Galerie Henriette Gomès, Paris (acquired from the artist)

André Gomès, Paris

Thomas Gibson Fine Art, London

Acquired from the above by the present owner in 1976

Exhibited

Paris, Galerie Henriette Gomès, Balthus, 1983-84

Antibes, Musée Picasso, Le regard d'Henriette, Collection Henriette et André Gomès, 1994, no. 7, illustrated in colour in the catalogue

Hong Kong, Museum of Art; Peking, Palais des Beaux-Arts & Taipei, Fine Art Museum, Balthus, 1995, no. 17

Literature

Xiaosheng Xing, Balthus, Shanghai, 1995, illustrated pl. 51

Virginie Monnier & Jean Clair, Balthus. Catalogue raisonné de l'œuvre complet, Paris, 1999, no. P310, illustrated p. 187

Catalogue Note

Jeune femme à la rose is a captivating portrait of a young woman, painted during a period of important stylistic developments in Balthus’s career.
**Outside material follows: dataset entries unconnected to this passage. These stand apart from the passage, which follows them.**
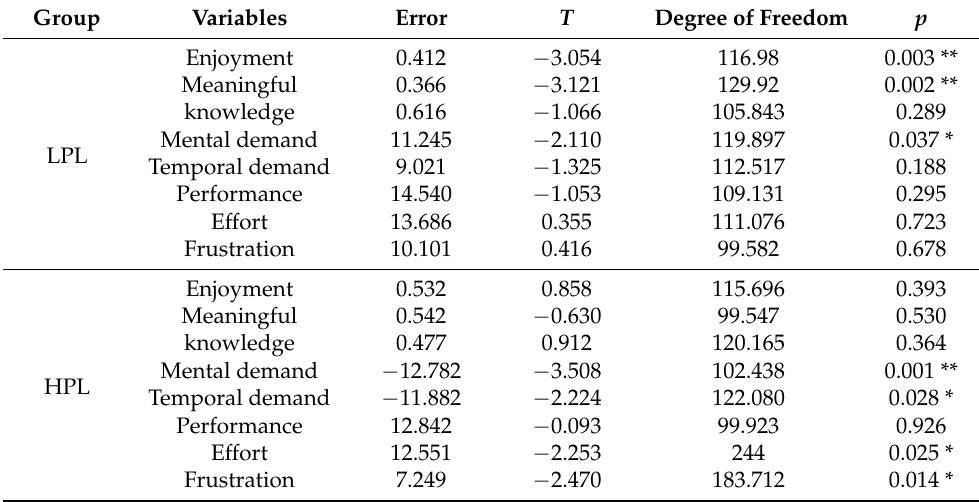
Table 1. Results of ex ante comparison between the two scales with and without the provision of visualized information (Statistical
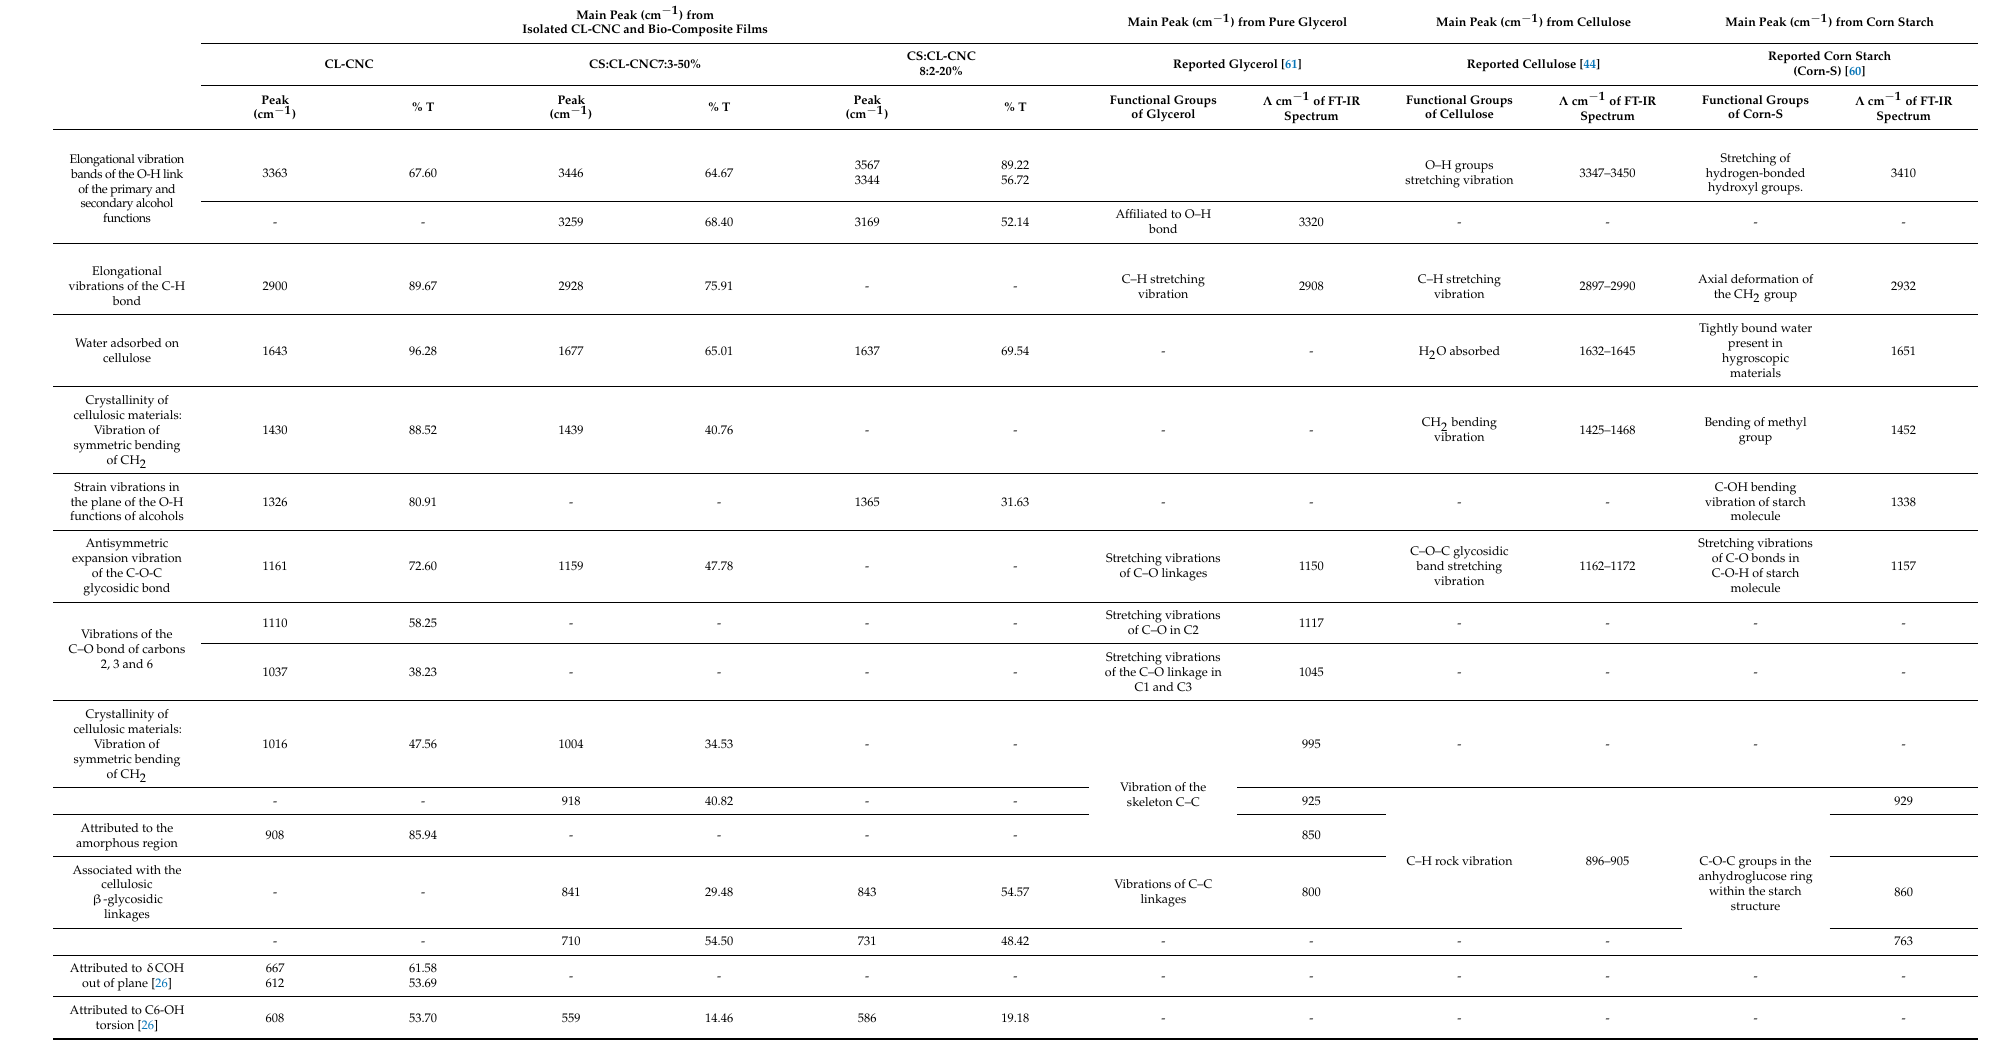
Table 2. Assignment of bands found in FTIR spectra of isolated CL-CNC, bio-composites films, reported pure glycerol, cellulose, and corn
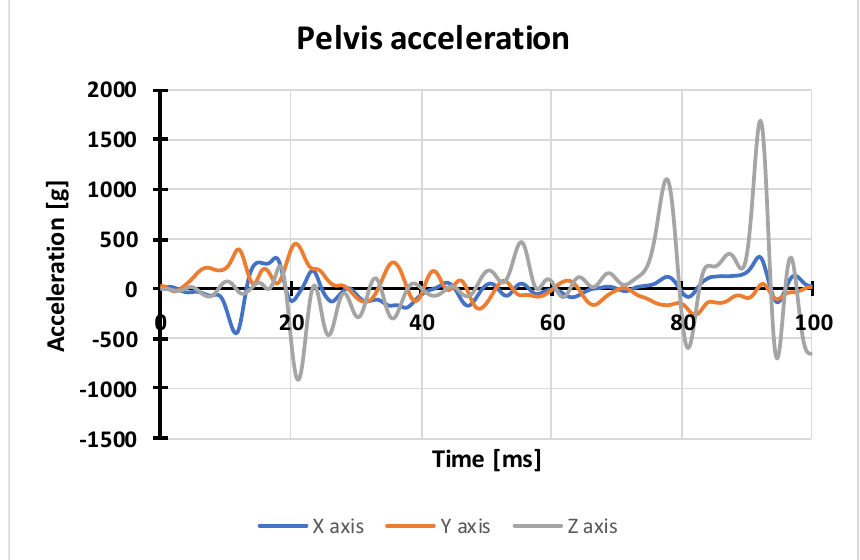
Figure13. Figure 13. Characteristic of acceleration in the dummy's pelvis obtained on the basis of numerical calculations.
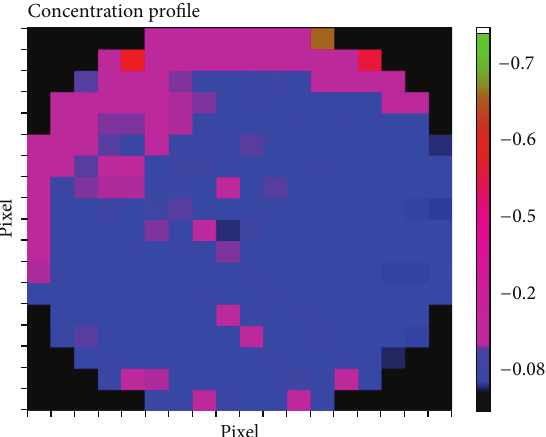
Figure 10: The concentration profile for 25% of air opening.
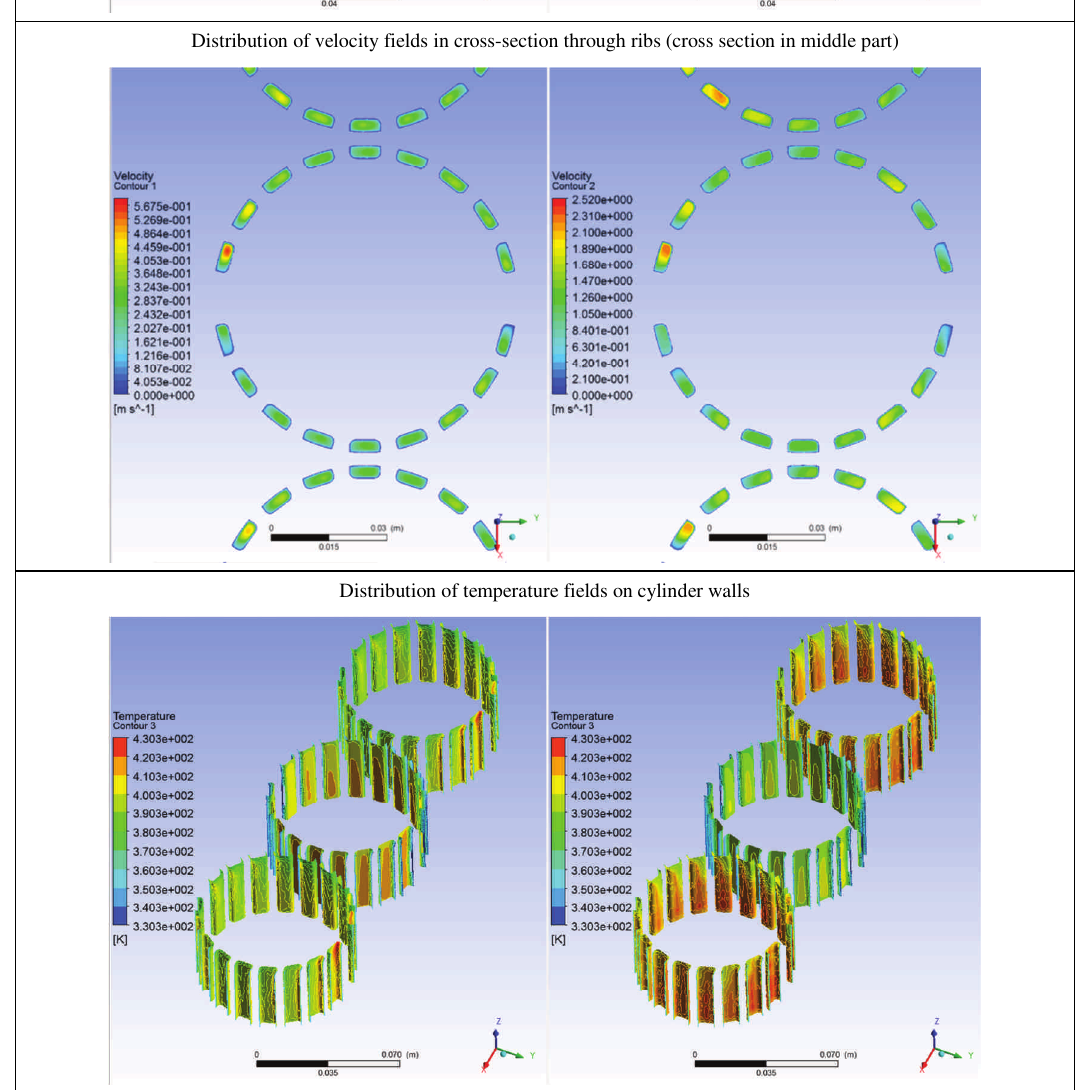
Fig. 17. Comparison of distribution of velocity fields across the ribs and temperature fields for the final model, for two mass flow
In the 1950s, his move to the fourteenth-century Château de Chassy in Morvan inspired some of Balthus’s most poetic paintings, and the new lightness of the palette, dryness of the paint surface and a deliberate lack of depth are all beautifully reflected in the present work. ‘During his Chassy period, when his work was pretty much disregarded by the art critics and his only support came from a few discerning collectors like Henriette Gomès, he worked with unflagging energy, as intent as ever on a slowly achieved, highly wrought perfection’ (Jean Leymarie, Balthus, Geneva, 1982, p. 65).

 

From his adolescence, when he studied Old Masters in the Louvre rather than attend art school and when he painted copies of Piero della Francesca and Masaccio, Balthus was inspired by the art of Italian Old Masters. Indeed the stillness of the present composition, the softness of execution and the fresco-like rendering of the paint surface all reflect the artist’s fascination with early Renaissance art. As Jean Clair has observed: ‘The very matter of the paintings surprises one with its mural quality. It long perpetuated the traditional craft of oil, dominated by dark colours, regulated by the scale of earthen hues lit up with a few dashes of blue, green, or deep red, and neglecting the juxtaposition of pure tones inherent to the impressionist palette. But it gradually gained in luminosity in the fifties and assumed an admirable transparency in the handling of the glaze’ (V. Monnier & J. Claire, op. cit., p. 8).